The study, which was published in the medical journal BMJ, was conducted by researchers led by the Chinese Academy of Medical Sciences. Between 2004 and 2008, the researchers studied almost 500,000 men and women in China between the ages of 30 and 79 and recorded details about their health, physicality, alcohol consumption and their eating habits in regards to red meat, vegetables and spicy food intake.

Seven years later, researchers revisited the subjects and found that over 4% of them, or about 20,224 people, had died.
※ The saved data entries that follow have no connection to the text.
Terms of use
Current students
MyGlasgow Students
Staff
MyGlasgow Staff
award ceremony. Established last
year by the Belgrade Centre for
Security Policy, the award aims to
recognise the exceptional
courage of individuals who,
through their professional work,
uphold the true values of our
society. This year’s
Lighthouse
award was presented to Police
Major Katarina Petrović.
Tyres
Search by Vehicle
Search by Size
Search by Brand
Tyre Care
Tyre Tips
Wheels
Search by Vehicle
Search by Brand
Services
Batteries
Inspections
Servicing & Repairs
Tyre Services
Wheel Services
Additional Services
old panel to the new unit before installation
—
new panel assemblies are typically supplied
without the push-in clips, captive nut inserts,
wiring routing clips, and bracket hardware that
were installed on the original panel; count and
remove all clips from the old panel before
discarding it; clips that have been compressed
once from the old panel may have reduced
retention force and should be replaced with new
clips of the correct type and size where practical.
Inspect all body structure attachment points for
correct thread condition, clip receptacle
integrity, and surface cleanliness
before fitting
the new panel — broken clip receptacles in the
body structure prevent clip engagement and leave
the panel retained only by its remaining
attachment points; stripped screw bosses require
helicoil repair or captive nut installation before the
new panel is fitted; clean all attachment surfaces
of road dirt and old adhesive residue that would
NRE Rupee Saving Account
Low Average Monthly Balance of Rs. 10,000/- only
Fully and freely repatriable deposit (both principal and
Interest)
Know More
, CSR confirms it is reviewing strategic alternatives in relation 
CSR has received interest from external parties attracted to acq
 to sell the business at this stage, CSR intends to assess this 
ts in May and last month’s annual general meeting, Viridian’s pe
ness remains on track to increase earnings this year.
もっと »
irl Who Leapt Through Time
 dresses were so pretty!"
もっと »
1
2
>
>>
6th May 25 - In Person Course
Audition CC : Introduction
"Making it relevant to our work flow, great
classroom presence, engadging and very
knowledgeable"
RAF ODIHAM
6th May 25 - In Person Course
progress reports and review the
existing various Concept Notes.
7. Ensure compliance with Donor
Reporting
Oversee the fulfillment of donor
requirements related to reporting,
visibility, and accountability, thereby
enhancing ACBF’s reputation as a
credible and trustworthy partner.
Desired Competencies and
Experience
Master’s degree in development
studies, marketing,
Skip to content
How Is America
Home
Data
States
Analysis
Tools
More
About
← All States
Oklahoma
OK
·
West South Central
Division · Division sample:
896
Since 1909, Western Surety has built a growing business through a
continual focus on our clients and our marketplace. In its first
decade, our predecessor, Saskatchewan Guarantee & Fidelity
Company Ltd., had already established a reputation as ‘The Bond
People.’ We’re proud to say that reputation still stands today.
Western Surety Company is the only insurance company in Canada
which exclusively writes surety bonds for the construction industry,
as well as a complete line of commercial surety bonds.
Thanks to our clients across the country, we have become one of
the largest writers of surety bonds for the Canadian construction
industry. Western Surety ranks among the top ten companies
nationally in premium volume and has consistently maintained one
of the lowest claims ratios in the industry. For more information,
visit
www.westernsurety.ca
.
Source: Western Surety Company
Looking at factors such as age, marital status, education, exercise habits and medical issues within their family history, researchers noticed that individuals who ate spicy foods, specifically chilli peppers, at least once or twice a week had a 10% lower risk of death when compared to those who had avoided spicy foods.

For both men and women who ate spicy foods every day, the lower risk of death percentage was even higher at 14%. Additionally, those who ate fresh chilli peppers, specifically, experienced lower instances of death by cancer, heart disease and diabetes.

Researchers attribute the health benefits of chilli peppers to capsaicin, the main active component connected to “anti-obesity, antioxidant, anti-inflammatory, anticancer, and antihypertensive effects.” Even more, the antimicrobial properties of chilli peppers “may have an important effect on the gut microbiota in humans,” the study reports.

As in all studies, researchers made note of the variables that may have affected the results, including the fact that the data in the study was self-reported by subjects and observational in nature, meaning any correlations made must be verified through further research.

Lu Qi, the author of the study and an associate professor at the Harvard School of Public Health, also warned CBS News that while spicy foods may be shown to offer some health benefits, eating too much is not advised, especially for those with sensitive stomachs:

“For those who are affected by digestive disorders such as a stomach ulcer, I would be cautious about eating spicy foods.”

For the many spicy sauce and chilli pepper lovers out there, it’s a good bet they’ll be using just a bit more Tabasco and Sriracha from now on.